When you are not sure how a API/library call/language instruction works, you absolutely should add several tests on it.

  • It does not hurt your test performance much
  • It assures the expected behavior when the API changes, library updates, language compiler/interpreter upgrades.

Let me show an example with the ES6 Promise API. Many people first time see it would wonder: what will happen if the promise is resolved multiple times, rejected multiple times, rejected after resolved and vice versa, etc..

Instead of googling for the answer and remember the result. Sometime latter, you forget it and google it again and again. Why not just add following test to your project and confirm the result.
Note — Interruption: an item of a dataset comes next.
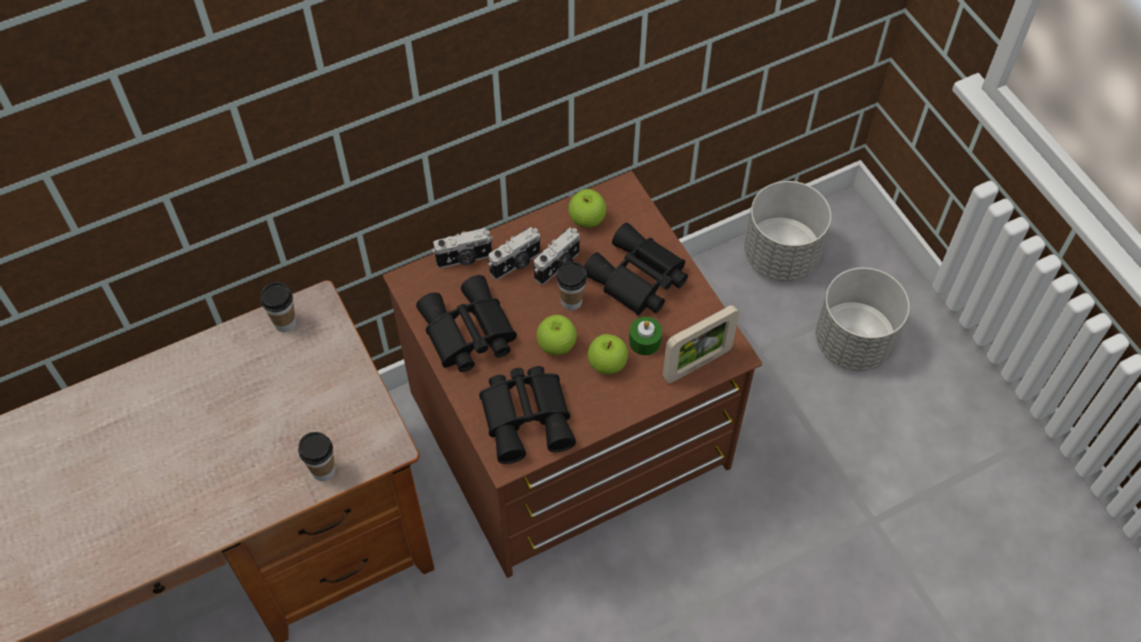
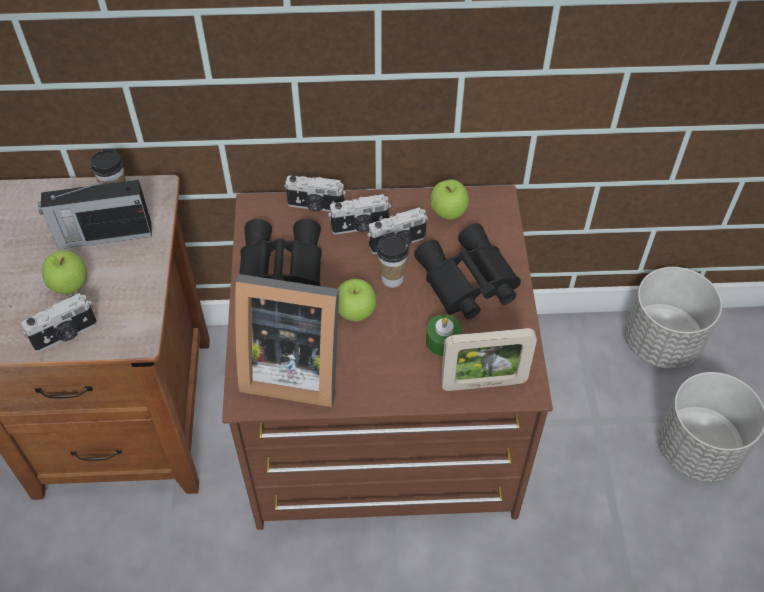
camera: 25 degrees right, 5 degrees down
(296, 365) = (103, 235): none -> radio
(323, 470) = (66, 335): cup -> camera
(528, 417) = (291, 367): black binoculars -> picture frame
(607, 364) = (394, 348): apple -> apple (70, 285)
/* eslint-disable prefer-promise-reject-errors */
const flipPromise = require('flip-promise').default

describe('promise', () => {
	test('error catch with resolve', () => new Promise(async (rs, rj) => {
		const getPromise = () => new Promise(resolve => {
			try {
				resolve()
			} catch (err) {
				rj('error caught in unexpected location')
			}
		})
		try {
			await getPromise()
			throw new Error('error thrown out side')
		} catch (e) {
			rs('error caught in expected location')
		}
	}))
	test('error catch with reject', () => new Promise(async (rs, rj) => {
		const getPromise = () => new Promise((_resolve, reject) => {
			try {
				reject()
			} catch (err) {
				rj('error caught in unexpected location')
			}
		})
		try {
			await getPromise()
		} catch (e) {
			try {
				throw new Error('error thrown out side')
			} catch (e){
				rs('error caught in expected location')
			}
		}
	}))
	test('await multiple times resolved promise', async () => {
		const pr = Promise.resolve(1)
		expect(await pr).toBe(1)
		expect(await pr).toBe(1)
	})
	test('await multiple times rejected promise', async () => {
		const pr = Promise.reject(1)
		expect(await flipPromise(pr)).toBe(1)
		expect(await flipPromise(pr)).toBe(1)
	})
	test('resolve multiple times', async () => {
		const pr = new Promise(resolve => {
			resolve(1)
			resolve(2)
			resolve(3)
		})
		expect(await pr).toBe(1)
	})
	test('resolve then reject', async () => {
		const pr = new Promise((resolve, reject) => {
			resolve(1)
			resolve(2)
			resolve(3)
			reject(4)
		})
		expect(await pr).toBe(1)
	})
	test('reject multiple times', async () => {
		const pr = new Promise((_resolve, reject) => {
			reject(1)
			reject(2)
			reject(3)
		})
		expect(await flipPromise(pr)).toBe(1)
	})

	test('reject then resolve', async () => {
		const pr = new Promise((resolve, reject) => {
			reject(1)
			reject(2)
			reject(3)
			resolve(4)
		})
		expect(await flipPromise(pr)).toBe(1)
	})

	test('constructor is not async', async () => {
		let val
		let val1
		const pr = new Promise(resolve => {
			val = 1
			setTimeout(() => {
				resolve()
				val1 = 2
			})
		})
		expect(val).toBe(1)
		expect(val1).toBeUndefined()
		await pr
		expect(val).toBe(1)
		expect(val1).toBe(2)
	})

})

This test proves several facts of the ES6, respectively

  • The resolve()/reject() call never throw error.
  • Once settled (rejected), the resolved value (rejected error) will be preserved regardless of following resolve() or reject() calls.

I published this code here. You can download it, run locally or check the running result here, tested with node version 8, 9, 10, 11, 12, 13.